A p-value tells you whether to accept or reject a given hypothesis. In CME, however, we often don’t have a hypothesis. Sure, we expect physicians who participate in CME to have changes in competency, performance or maybe even their patients’ health, but we’re not very good at testing this directly via a single hypothesis (as compared to clinical drug trials). Our typical approach is to give CME participants a survey containing several knowledge/self-efficacy/case questions and then run t- or chi-square tests to see if they answer differently pre vs. post (or even post vs. a control group). This results in a p-value for each question, which means that each question is essentially a hypothesis. If you’re going to have more than one hypothesis in a single study, you need to control for multiple comparisons. This is because each additional hypothesis applied to a single study increases the likelihood that any one difference uncovered is due to chance (as opposed to a true difference between the comparison groups).
For example….if you conduct a single statistical test and use the conventional p-value (.05), there is only a 5% chance that you’ll reject your null hypothesis (i.e., find that a difference exists between groups) and be incorrect. But if you have a 20-question survey and you’re conducting a statistical test for each question, you now have a 64% chance of making one or more false findings (the formula from which this was derived can be found here).
Although I’d first recommend not conducting multiple comparison, there aren’t many viable alternatives for most CME providers and such an approach can have value for hypothesis-generation. That being said, a simple way to address the multiple comparison issue is via the Simes-Hochberg correction [1,2].
Here are the steps:
- After you’ve run all your statistical tests, order all P-values from high to low.
- If the highest p-value is < .05, stop here, all tests are significant.
- If the second highest p-value is less than < .025 (which is .05/2), then stop here, all following tests are significant.
- If the third highest p-value is less than .017 (which is .05/3), then stop here, all following tests are significant.
- And so on, comparing the p-value with .05 divided by it’s ranking among all multiple comparison p-values.

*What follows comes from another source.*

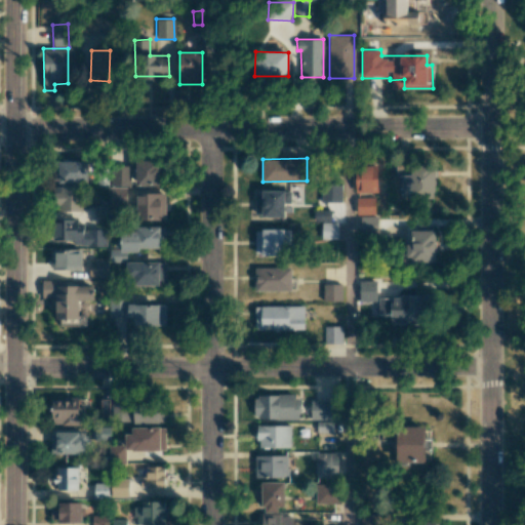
[(157,160),(135,161),(136,186),(158,185),(157,160)]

Here’s an example (note that 5 comparisons were significant prior to the multiple comparison correction, after which none of the comparisons maintained statistical significance):
Comparison |
P value |
Rank |
Adjusted p-value |
Question 1 |
.43 |
1 |
.05 |
Question 2 |
.37 |
2 |
.025 |
Question 3 |
.28 |
3 |
.017 |
Question 4 |
.18 |
4 |
.0125 |
Question 5 |
.07 |
5 |
.01 |
Question 6 |
.05 |
6 |
.0083 |
Question 7 |
.04 |
7 |
.0071 |
Question 8 |
.04 |
8 |
.0063 |
Question 9 |
.03 |
9 |
.0056 |
Question 10 |
.01 |
10 |
.005 |
References:
1. Simes RJ. An improved Bonferroni procedure for multiple tests of significance. Biometrika 1986;73:751–54.
2. Hochberg Y. A sharper Bonferroni procedure for multiple significance testing. Biometrika 1988;75:800–02.